YOUR ASSIGNMENT: Among the records below, the line containing "First published in" marks the start. Output it and all lines after it exactly.

Items from a data source
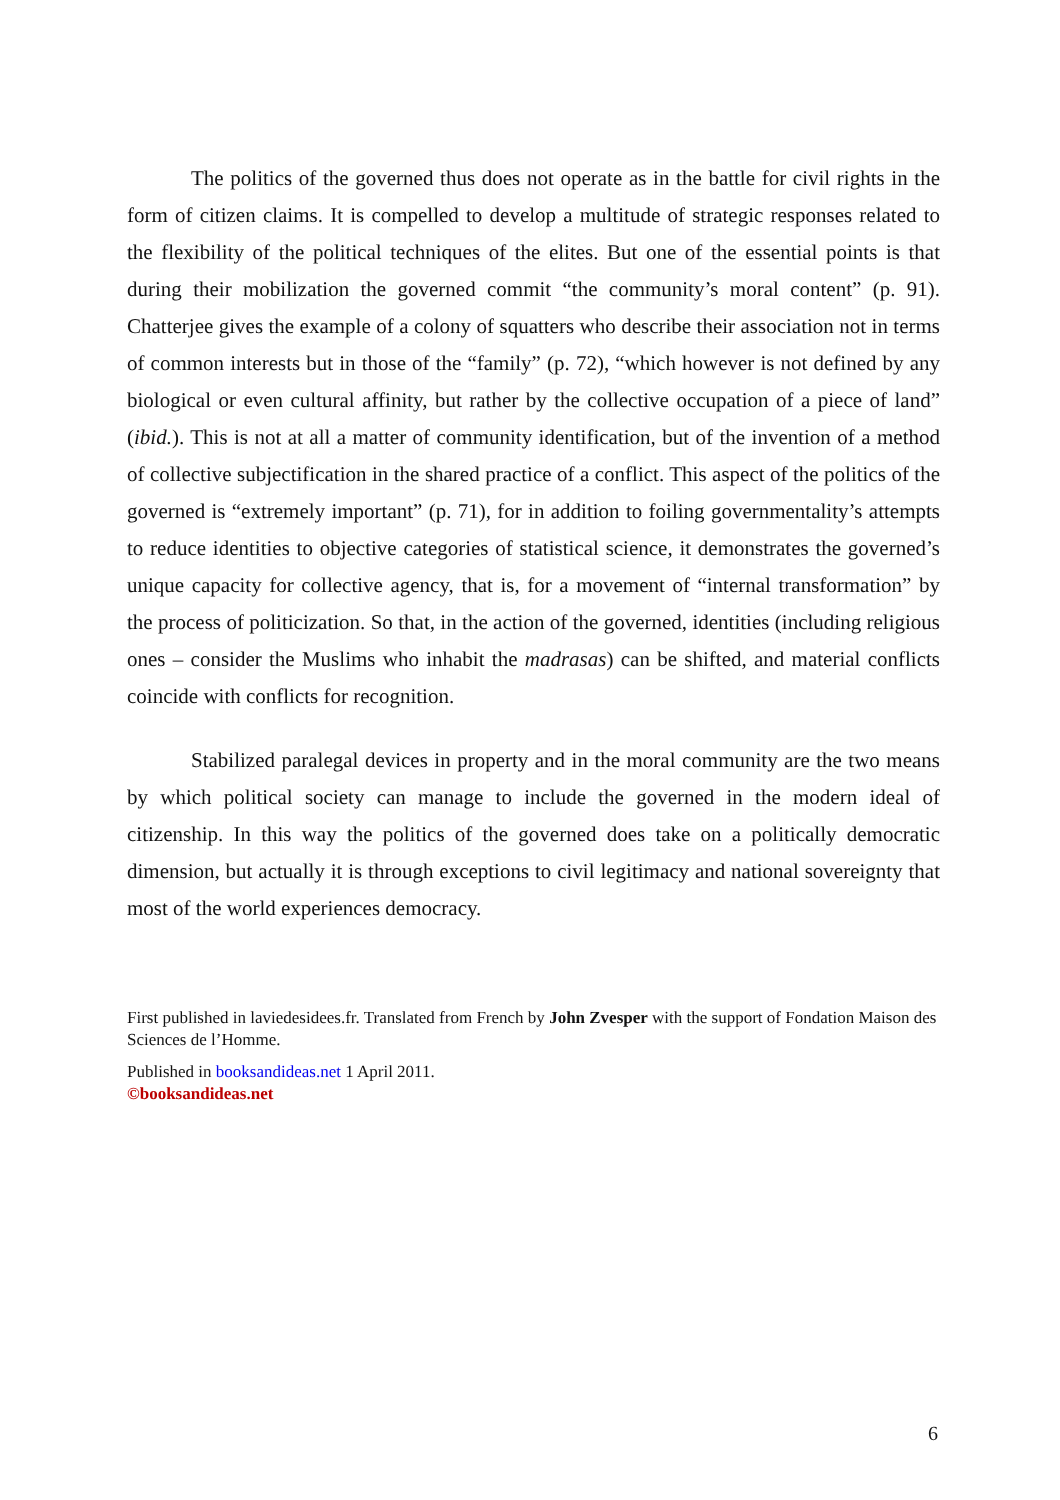The politics of the governed thus does not operate as in the battle for civil rights in the form of citizen claims. It is compelled to develop a multitude of strategic responses related to the flexibility of the political techniques of the elites. But one of the essential points is that during their mobilization the governed commit “the community’s moral content” (p. 91). Chatterjee gives the example of a colony of squatters who describe their association not in terms of common interests but in those of the “family” (p. 72), “which however is not defined by any biological or even cultural affinity, but rather by the collective occupation of a piece of land” (ibid.). This is not at all a matter of community identification, but of the invention of a method of collective subjectification in the shared practice of a conflict. This aspect of the politics of the governed is “extremely important” (p. 71), for in addition to foiling governmentality’s attempts to reduce identities to objective categories of statistical science, it demonstrates the governed’s unique capacity for collective agency, that is, for a movement of “internal transformation” by the process of politicization. So that, in the action of the governed, identities (including religious ones – consider the Muslims who inhabit the madrasas) can be shifted, and material conflicts coincide with conflicts for recognition.
Stabilized paralegal devices in property and in the moral community are the two means by which political society can manage to include the governed in the modern ideal of citizenship. In this way the politics of the governed does take on a politically democratic dimension, but actually it is through exceptions to civil legitimacy and national sovereignty that most of the world experiences democracy.
First published in laviedesidees.fr. Translated from French by John Zvesper with the support of Fondation Maison des Sciences de l’Homme.
Published in booksandideas.net 1 April 2011.
©booksandideas.net
6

TASK OUTPUT:
First published in laviedesidees.fr. Translated from French by John Zvesper with the support of Fondation Maison des Sciences de l’Homme.
Published in booksandideas.net 1 April 2011.
©booksandideas.net
6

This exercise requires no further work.